Sunday, March 3
Luke, Cinna, and I enjoyed a long walk and then, as is typical most Sundays, I headed to the “gym.”
45 presses @ 65#
Row 25 calories
35 @ 75
25 @ 85
15 @ 95
See how this compares to yesterday’s workout? I should program this shit. Rowing was a great way to recover from sore legs.
Monday, March 4
5 kipping pull-ups
5 stiff-legged DL, 95#
3 strict C2B pull-ups
3 stiff-legged DL, 135#
I then worked on handstand coupled with plank holds.
Wednesday, March 6
Yup, I rested yesterday. I also had my annual physical. Resting pulse 52, blood pressure 104/68. My cholesterol level is still higher than recommend by “good” is up and “bad” is down from last year. No meds for me (for as long as I can prevent doctor from prescribing).
‘Twas a very cold 19 degrees for my morning walk with Luke and Cinna. ‘Twas also very cold in gym/garage. I nonetheless worked up a very good sweat.
Row 10 strokes for maximum calories; complete same number of strict burpees with MCs, e.g., 10 calories = 10 burpees
I worked consistently, transitioning as quickly as I could between activities. I focused on keeping S/M above 15 (so as to not “cheat” calories) and averaged at least 1 calorie per stroke, oftentimes rowing 12 calories in 10 strokes.
I completed in 10 rounds, with the last round being just 4 calories and burpees, in a time of about 25 minutes and with average heart rate of 159. Yup, that’s how I worked up a sweat.
I don’t missing coaching CrossFit, as my desire to coach is fulfilled by teaching at AB Tech and consulting. The time of year that I truly disliked he I was a box owner was when the annual CFG were held. Why? Because many folks didn’t like that I would allow one attempt and one attempt only at any given workout. The workouts are usually too intense to do more than once in a week. Aaaand, there are workouts each week. (Yes, if you’re truly an elite athlete and want to ensure that you make it to the Games, then by all means do as many times as you’d like.)

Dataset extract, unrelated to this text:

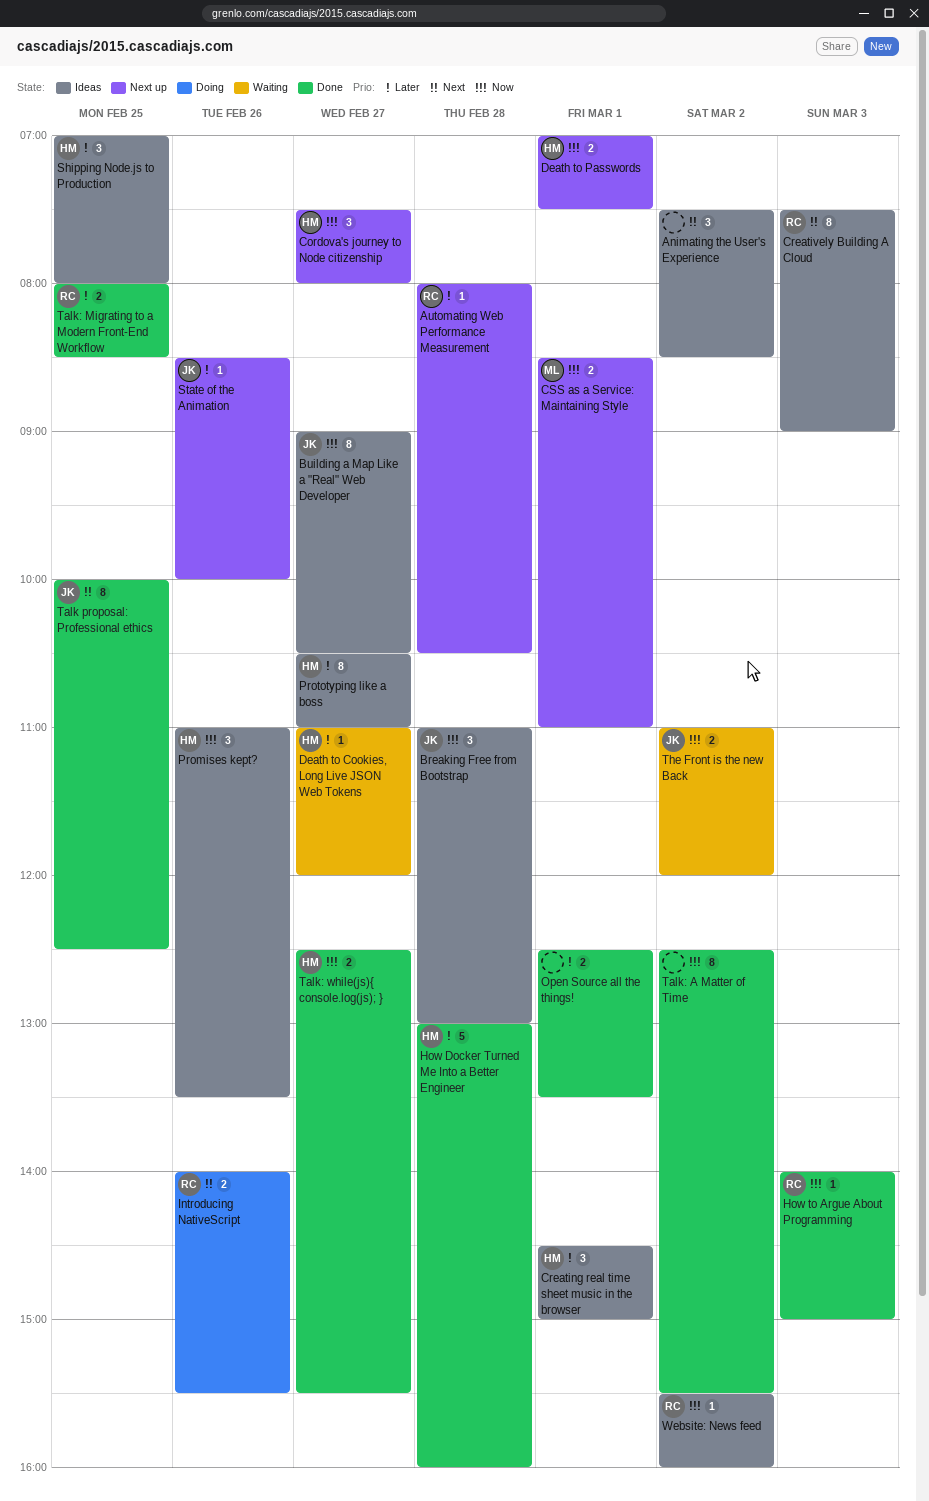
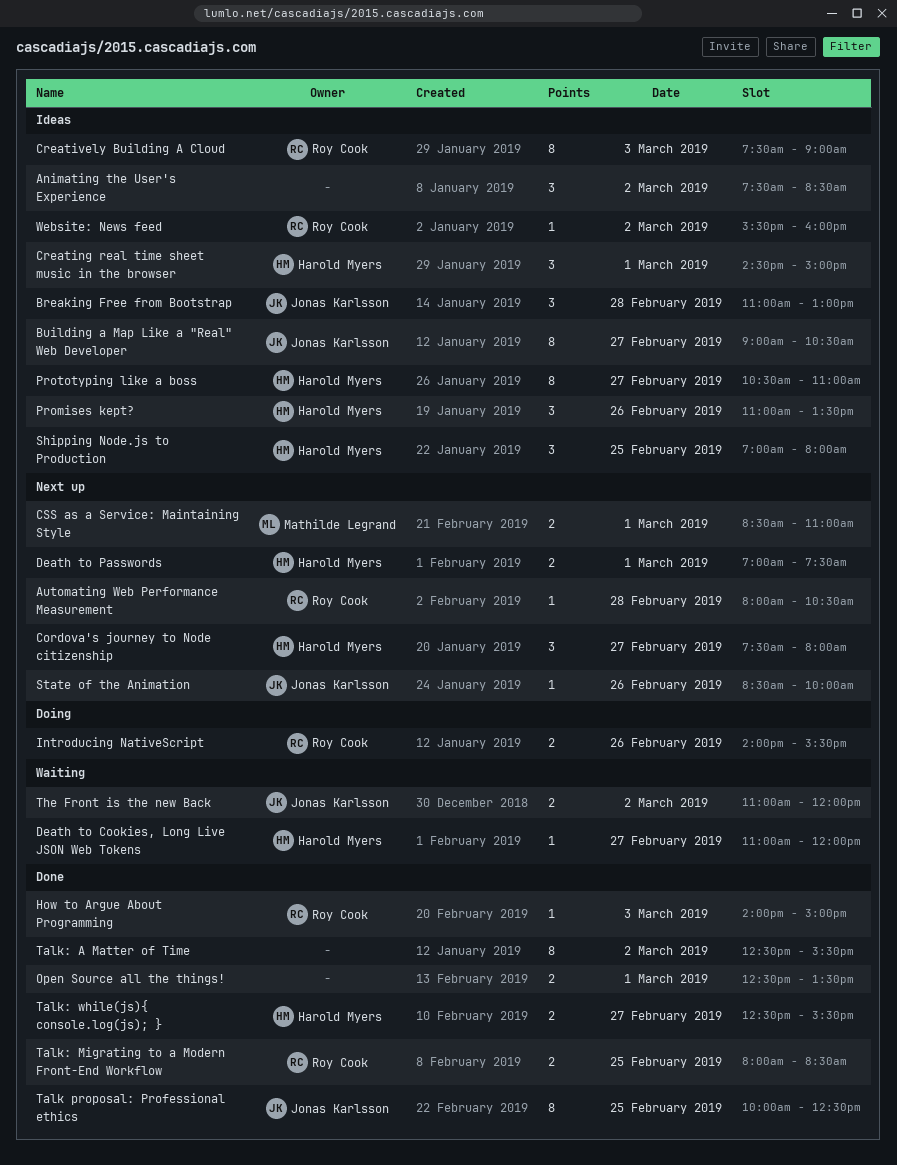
How Docker Turned Me Into a Better Engineer: present -> none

“But I know I can do better!”
“Uhm, you’re not going to Regionals or the Games, so I see no need to do again.”
“I want to improve my score so I can see how I compare to others.”
“It’s unlikely that your ranking will change. I’d rather you focus on your own development while also remaining free of injury.”
“I’m a paying member. I should be able to do the workout again if I want to.”
“You may certainly do the workout again. At another box. I own this box. You can choose to be a member at another box. I can also choose for you to not be a member at this box.”
Many folks have been posting about their repeated attempts at the same CFD workout. It’s everything I can do to hold my (virtual) tongue.
Glad I got that off of my chest nonetheless.